Abstract

This work provides an in-depth investigation on advantages of a recently developed, new global spatial discretization method over the assumed modes method, and a clear description of the procedure and validity of the new method and its feasibility for arbitrary boundary conditions. A general formulation of the new spatial discretization method is given for second- and fourth-order continuous systems, whose displacements are divided into internal terms and boundary-induced terms, and two examples that consider the longitudinal vibration of a rod and the transverse vibration of a tensioned Euler-Bernoulli beam are used to demonstrate the new spatial discretization method. In the two examples, natural frequencies, mode shapes, harmonic steady-state responses, and transient responses of the systems are calculated using the new spatial discretization method and the assumed modes method, and results are compared with those from exact analyses. Convergence of the new spatial discretization method is investigated using different sets of trial functions for internal and boundary-induced terms.
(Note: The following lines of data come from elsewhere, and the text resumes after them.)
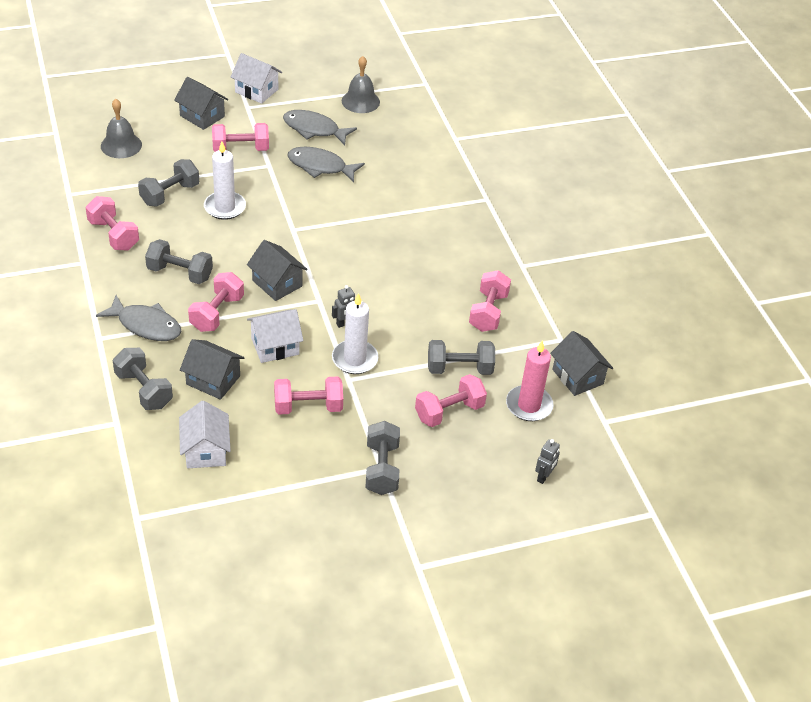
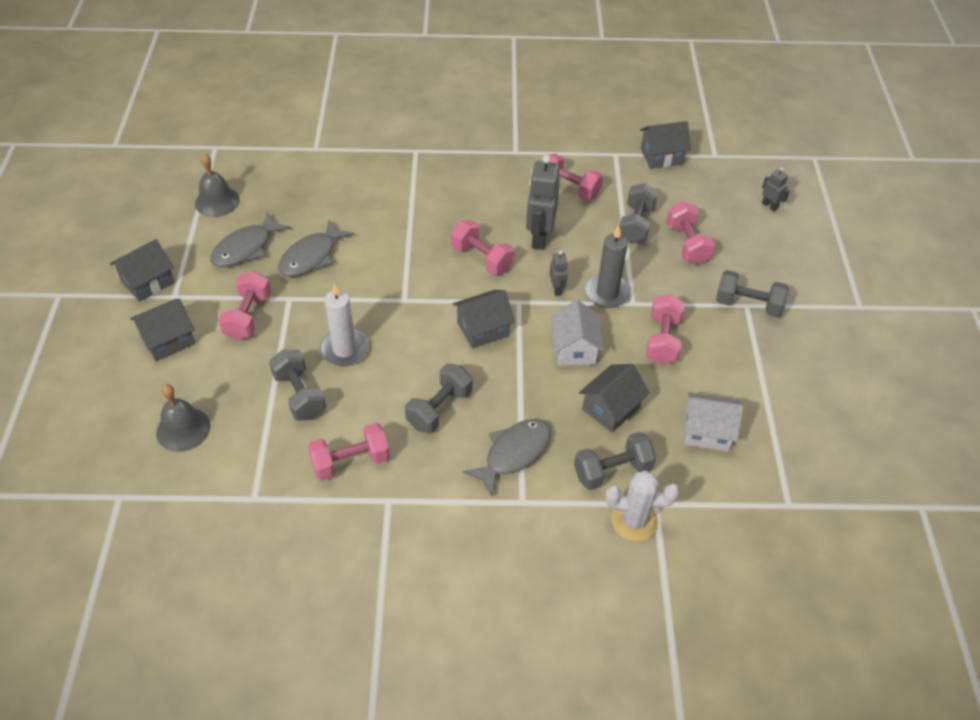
camera: 70 degrees left, 5 degrees up
pink dumbbell [188,272,244,332] -> pink dumbbell moved to [451,220,514,275]
white house [231,53,282,104] -> grey house [110,239,175,302]
white candle [332,293,378,374] -> grey candle [585,226,631,308]
pink candle [506,340,554,421] -> none
none -> grey robot [526,155,560,250]
none -> white cactus [606,470,679,541]

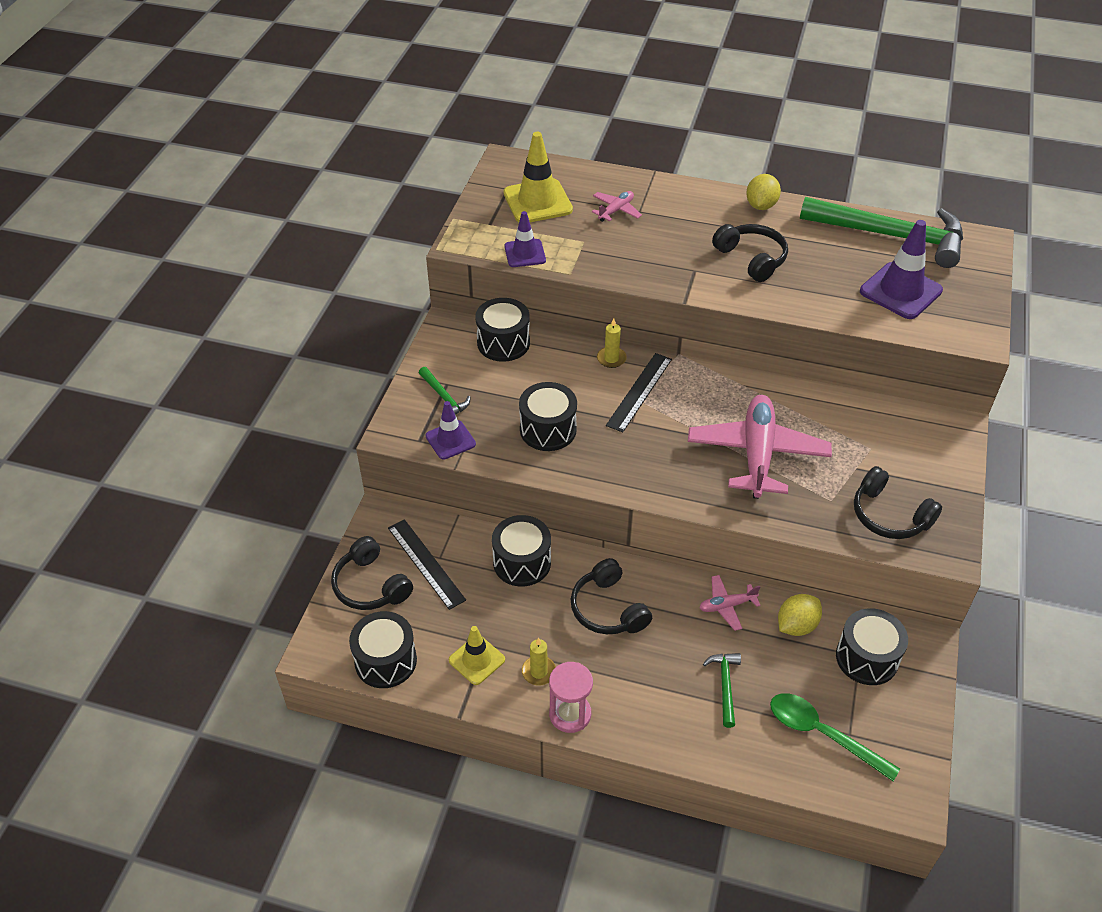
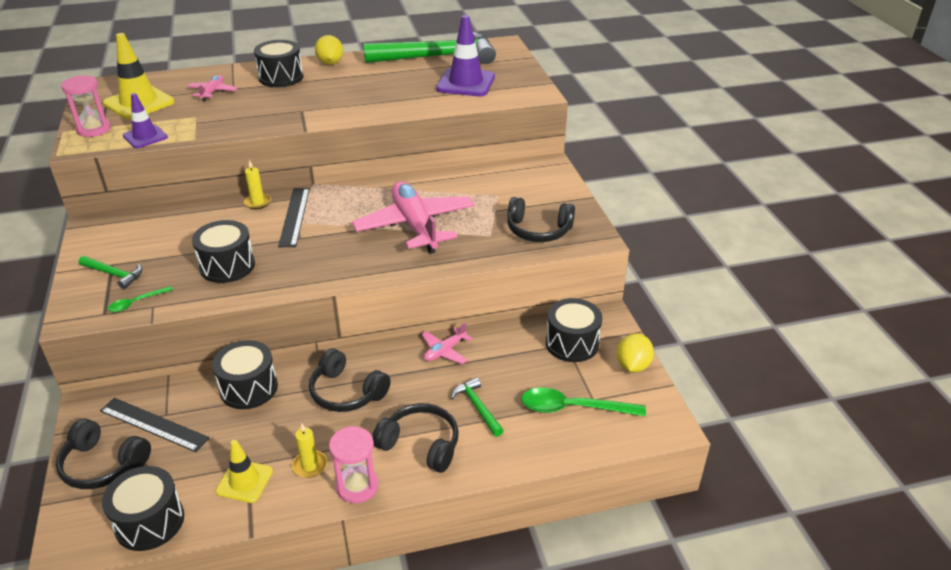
camera: 30 degrees left, 10 degrees down
purple traffic cone [426,401,476,460] -> green spoon [108,286,173,312]
black drum [475,298,530,362] -> black drum moved to [254,40,303,87]
black headphones [712,224,788,282] -> black headphones moved to [372,403,459,473]
yellow lemon [778,594,822,636] -> yellow lemon moved to [617,333,654,373]
none -> pink hourglass [61,75,111,137]

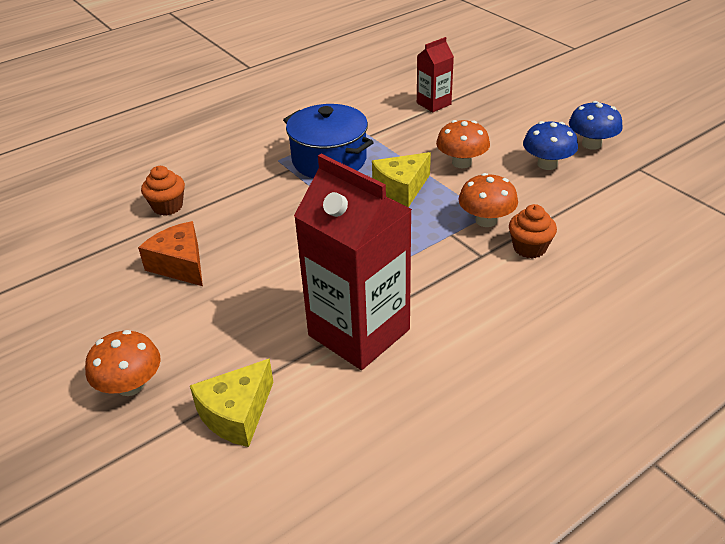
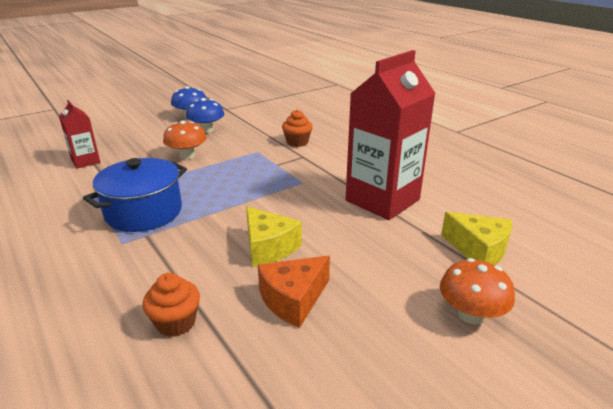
camera: 90 degrees left, 10 degrees down
yellow cheese [372,152,431,207] -> yellow cheese moved to [246,207,302,267]
orange mushroom [459,173,518,227] -> none

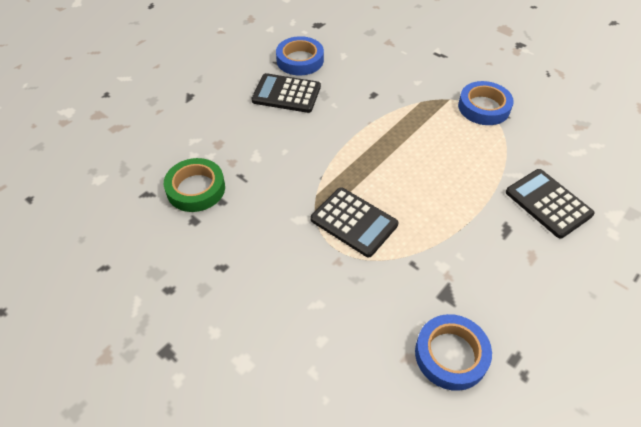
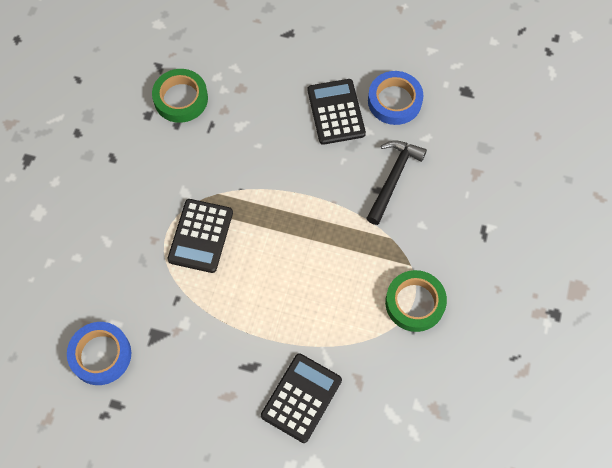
camera: 65 degrees right, 15 degrees up
blue tape [458,81,514,125] -> green tape [385,270,447,332]
none -> black hammer [366,140,427,225]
While the new spatial discretization method has additional degrees of freedom at boundaries of a continuous system compared with other global spatial discretization methods, it has the following advantages: (1) compared with the assumed modes method, the new method gives better results in calculating eigensolutions and dynamic responses of the system, and allows more terms to be retained in a trial function expansion due to the slowly growing condition number of the mass matrix of the system; and (2) compared with the exact eigenfunction expansion method, the new method can use sinusoidal functions as trial functions for the internal term rather than complicated eigenfunctions of the system in the expansion solution.